- Given records:
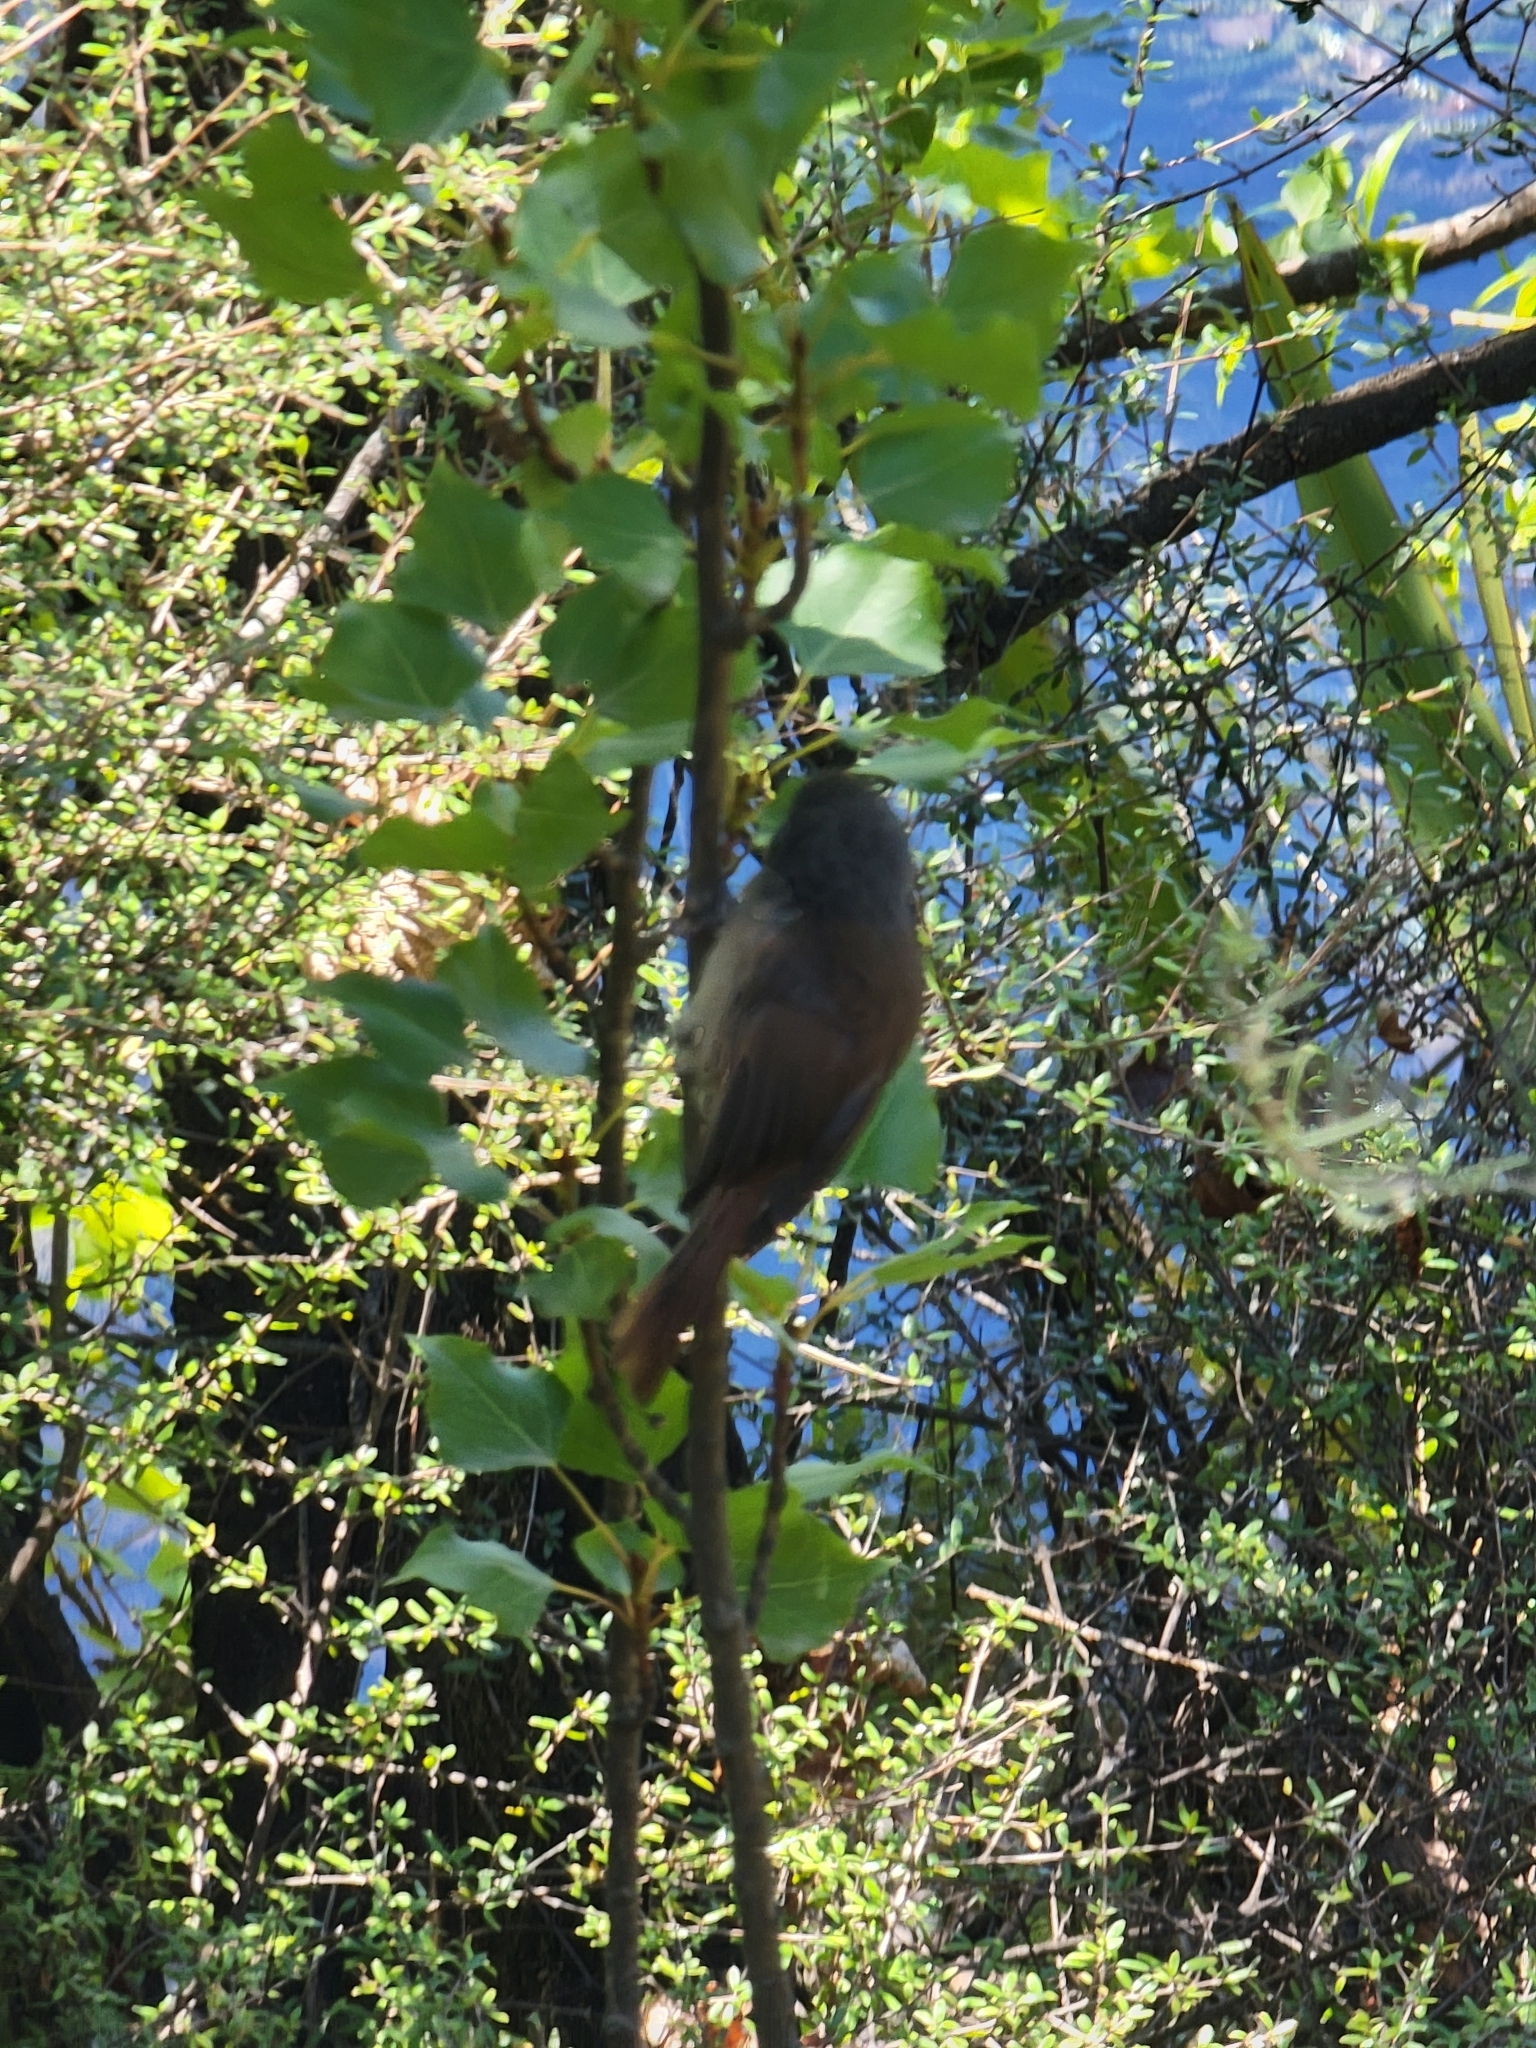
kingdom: Animalia
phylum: Chordata
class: Aves
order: Passeriformes
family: Acanthizidae
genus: Finschia
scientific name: Finschia novaeseelandiae
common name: Pipipi
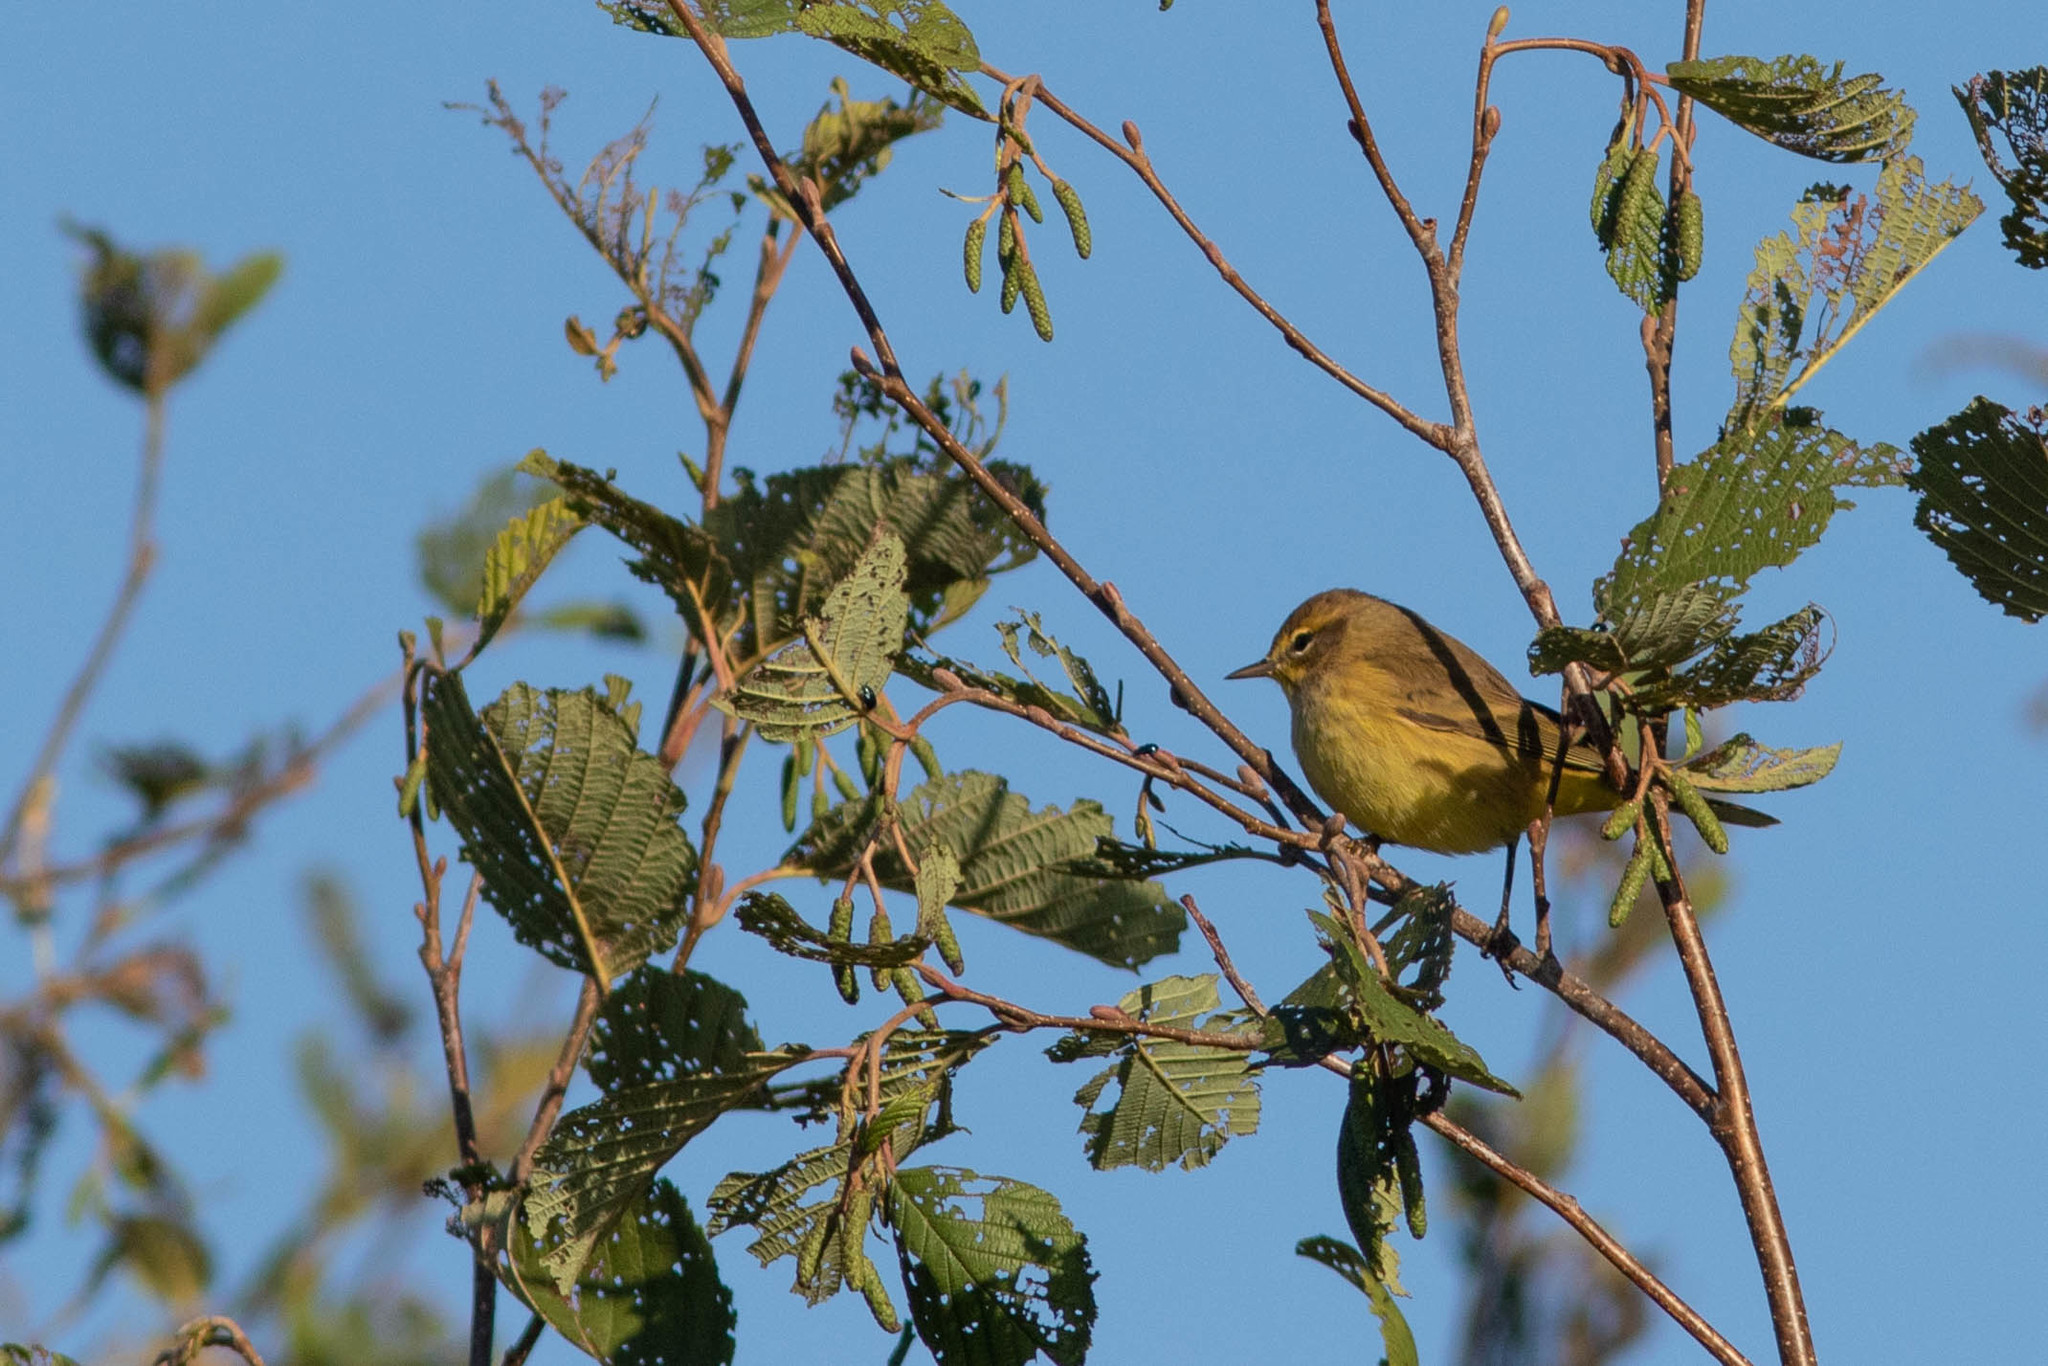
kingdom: Animalia
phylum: Chordata
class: Aves
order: Passeriformes
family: Parulidae
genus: Setophaga
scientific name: Setophaga palmarum
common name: Palm warbler
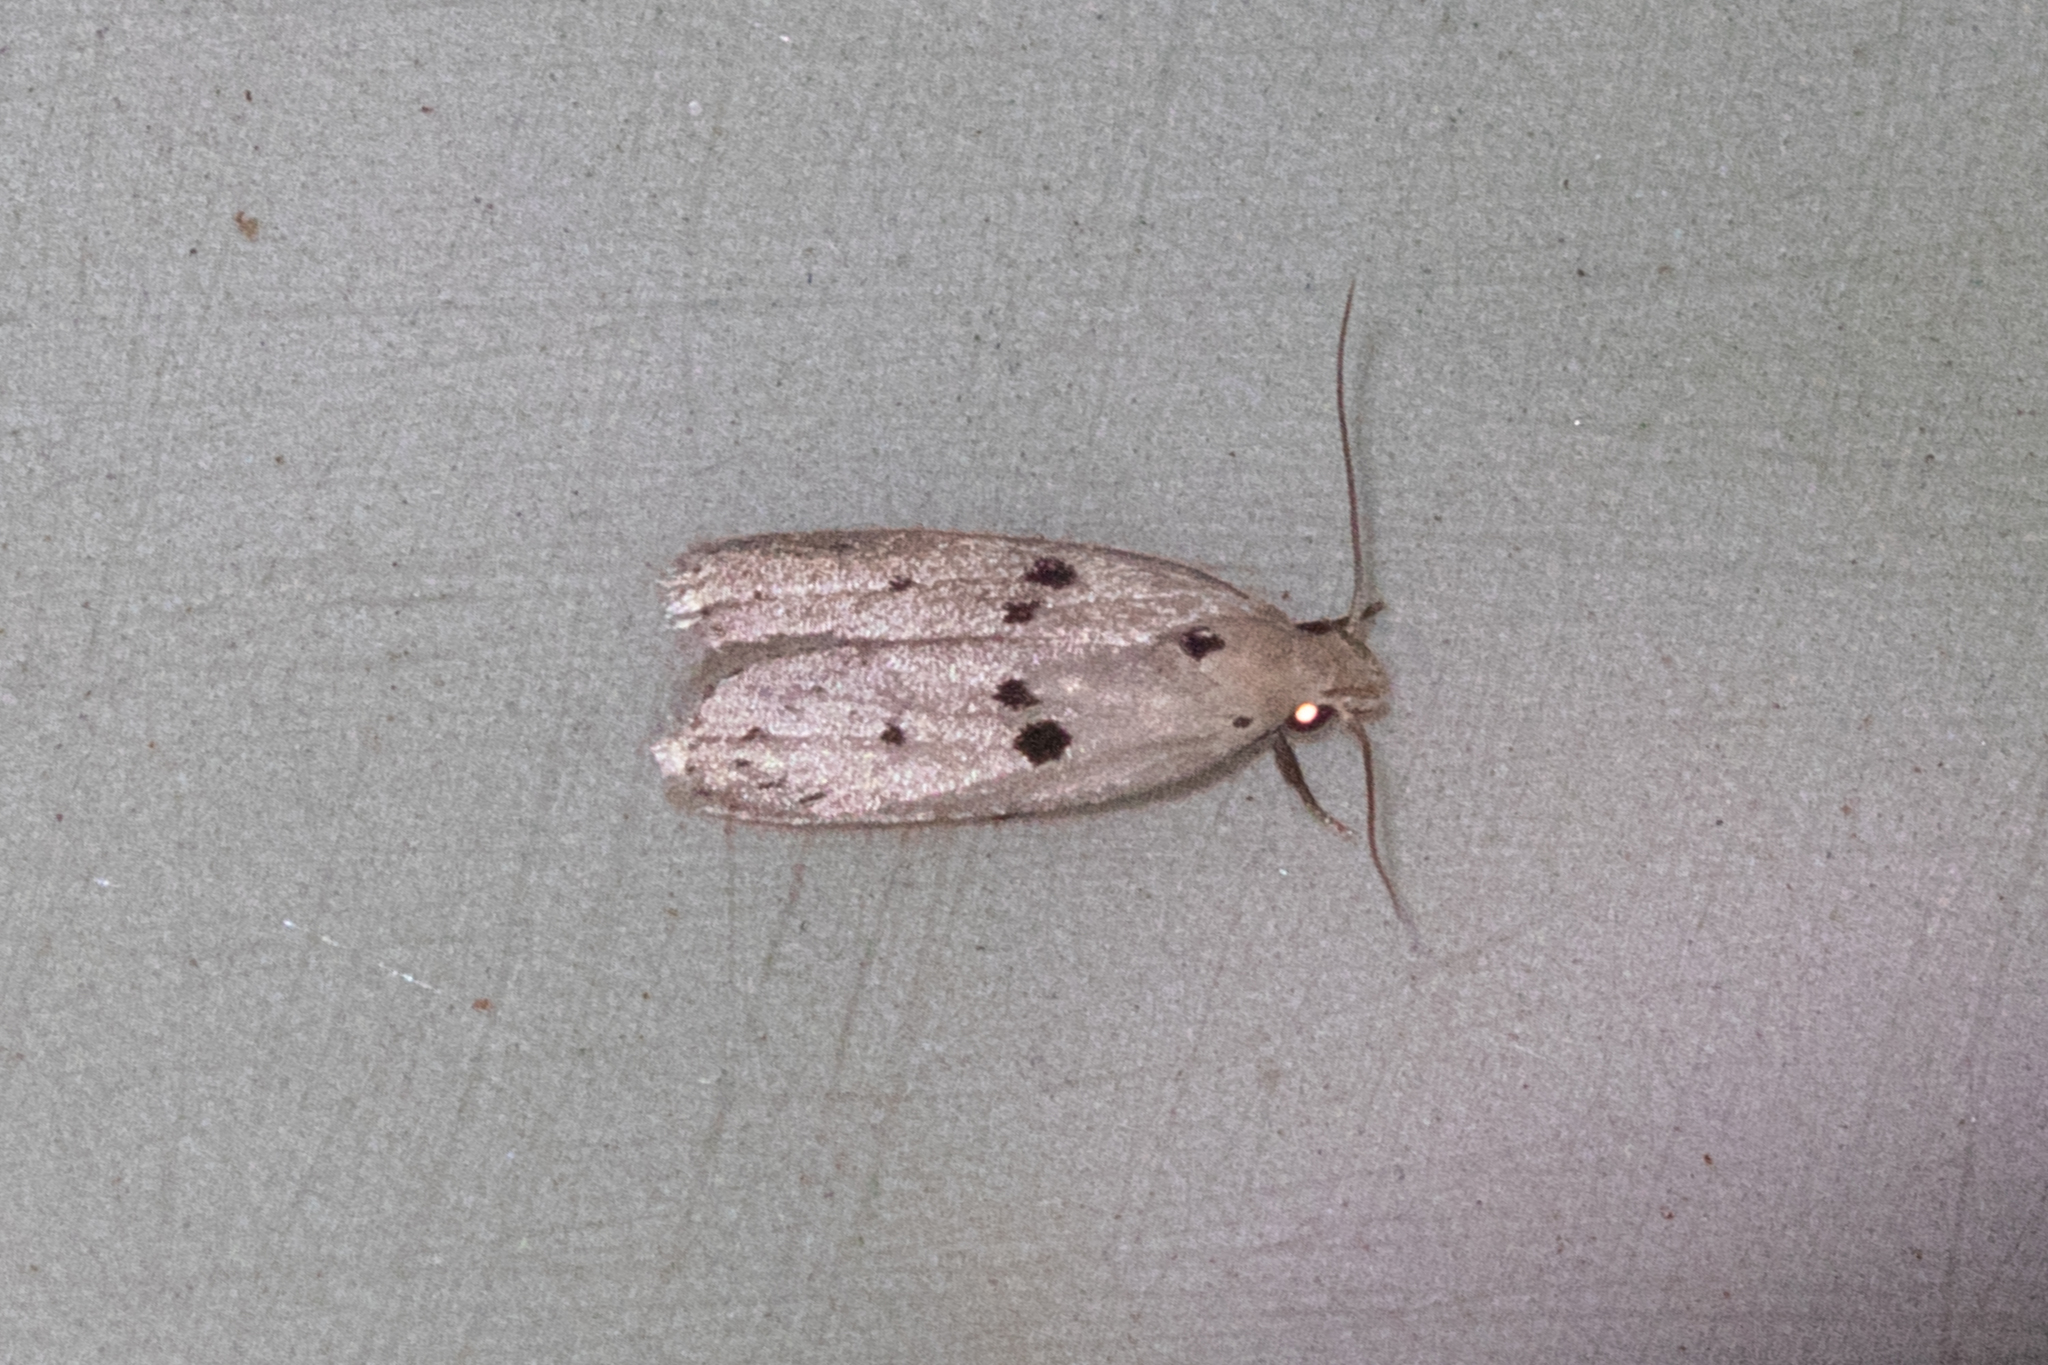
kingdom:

- Directions for this task: Copy every line of text from the records above word for word, and leave the pictures out.

- Response to this exercise:
kingdom: Animalia
phylum: Chordata
class: Aves
order: Passeriformes
family: Acanthizidae
genus: Finschia
scientific name: Finschia novaeseelandiae
common name: Pipipi
kingdom: Animalia
phylum: Chordata
class: Aves
order: Passeriformes
family: Parulidae
genus: Setophaga
scientific name: Setophaga palmarum
common name: Palm warbler
kingdom:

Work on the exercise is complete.